08-06-2020

Introduction

This shiny app is to predict the next word based on the text of the user’s input.

Here is the link to the app: NLP Shiny App

Data Cleaning and Reformatting

To clean and reformat the data, I followed these steps:

  1. Load the files in the english folder: blogs.txt, news.txt and twitter.txt

  2. Random sample a subset of data to save memory. (2% of twitter, 10% of blogs and 50% of news)

  3. Use R package tm_map to perform corpus cleaning: convert to lower cases, remove punctuation, remove numbers, remove special symbols and so on.

  4. Use R package RWeka to convert corpus to dataframes of trigrams.

  5. Rank the trigrams in each orpus by descending order of their occurancy.

  6. Remove all the trigrams with frequency of 1 to reduce the size.

  7. Use R package textstem to perform string lemmatization to each trigrams in each corpus.
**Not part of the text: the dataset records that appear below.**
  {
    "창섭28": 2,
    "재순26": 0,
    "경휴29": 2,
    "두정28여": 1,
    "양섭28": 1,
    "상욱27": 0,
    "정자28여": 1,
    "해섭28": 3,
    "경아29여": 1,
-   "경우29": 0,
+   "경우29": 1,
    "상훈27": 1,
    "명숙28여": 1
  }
  8. Save the three transformed corpuses as data frame format to RData file to be used by shiny.

Algorithm

Get the last two words in the user input, use regular expression to check the expression starting with those two words in the corresponding selected corpus, if there are multiple outputs, then pick the trigram with the highest frequency, and return the last word of the trigram.

If the returned output is empty, then we use the last word to search in the corpus (again starts with the word), and we pick the trigram with the highest frequency in the search result. We return the second word of the trigram as output.
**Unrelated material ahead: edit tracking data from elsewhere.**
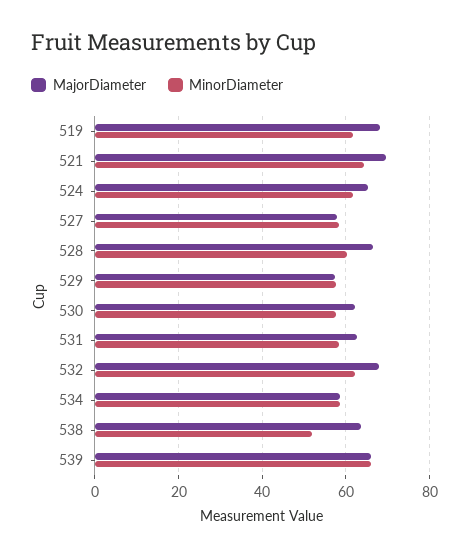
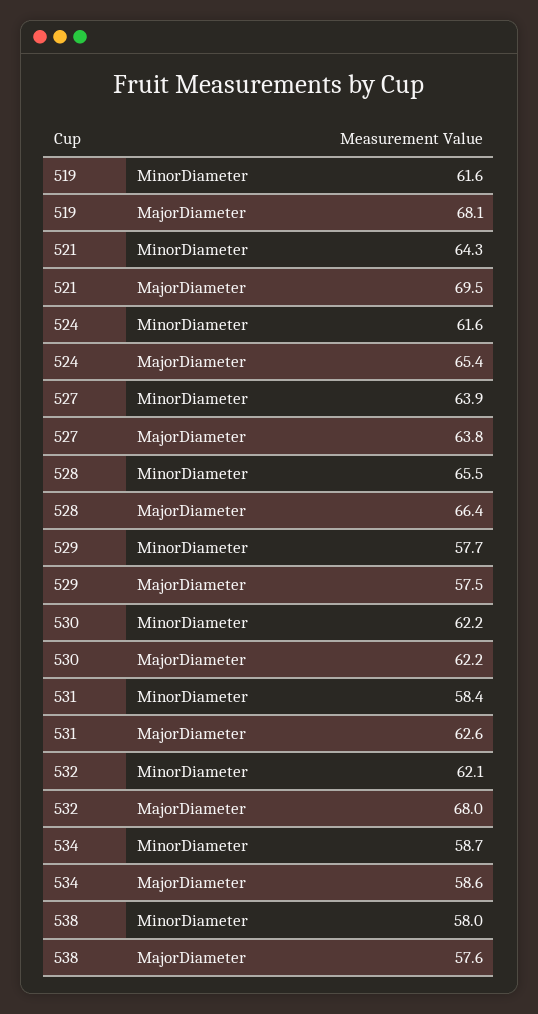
  {
    "MajorDiameter": {
      "519": 68.1,
      "521": 69.5,
      "524": 65.4,
-     "527": 58,
+     "527": 63.8,
      "528": 66.4,
      "529": 57.5,
      "530": 62.2,
      "531": 62.6,
      "532": 68,
      "534": 58.6,
-     "538": 64,
+     "538": 57.6
-     "539": 66
    },
    "MinorDiameter": {
      "519": 61.6,
      "521": 64.3,
      "524": 61.6,
-     "527": 58,
+     "527": 63.9,
-     "528": 60,
+     "528": 65.5,
      "529": 57.7,
-     "530": 58,
+     "530": 62.2,
      "531": 58.4,
      "532": 62.1,
      "534": 58.7,
-     "538": 52,
+     "538": 58
-     "539": 66
    }
  }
If there is still no result can be found, then return a word “the”.

About the App

There is a side panel and main panel in the app.
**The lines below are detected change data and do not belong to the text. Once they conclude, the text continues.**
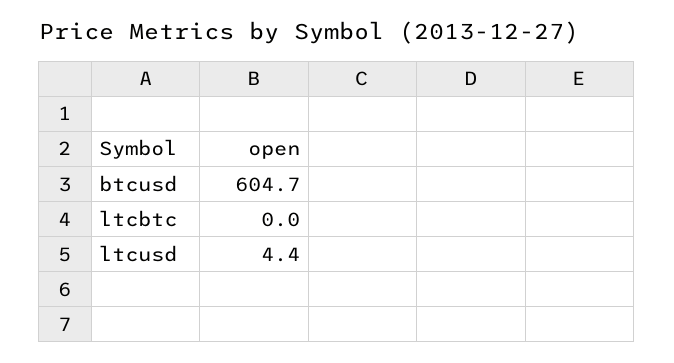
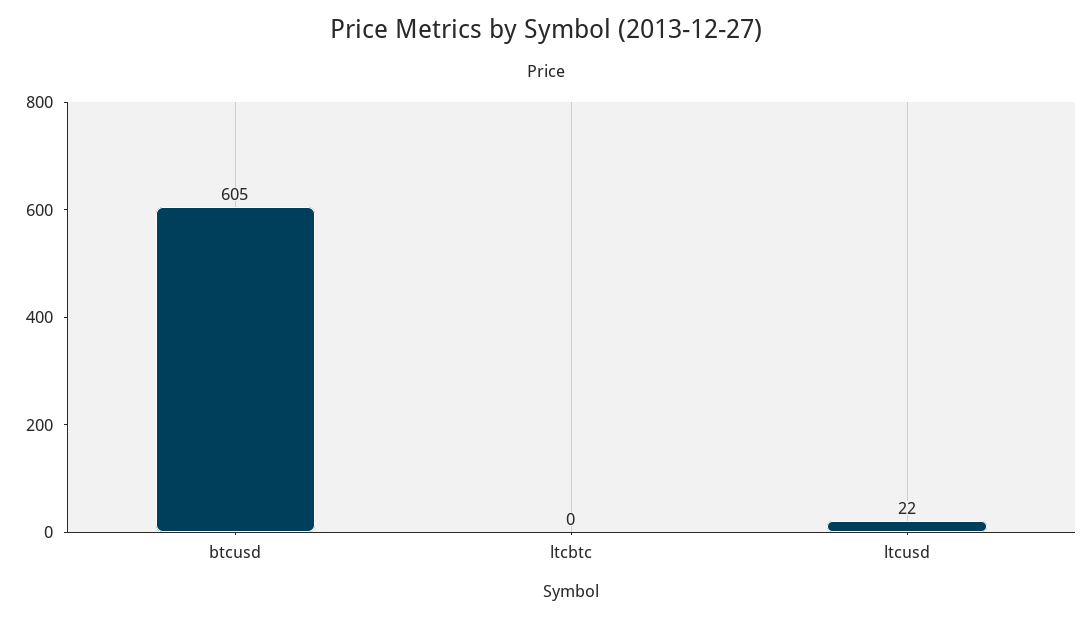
  {
    "btcusd": 604.7,
    "ltcbtc": 0,
-   "ltcusd": 4.4
+   "ltcusd": 22
  }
In the side panel on the left there is a multi-selection input filed where you can indicate the context of your text. You can select all of the three corpus: blogs, news and twitter or only part of them.

In the text input field you can write your sentence, and you don’t have to worry about the cases since the algorithm is case-insensitive.

In the main panel the predicted word will be displayed.

Have a lot of fun with my app!!!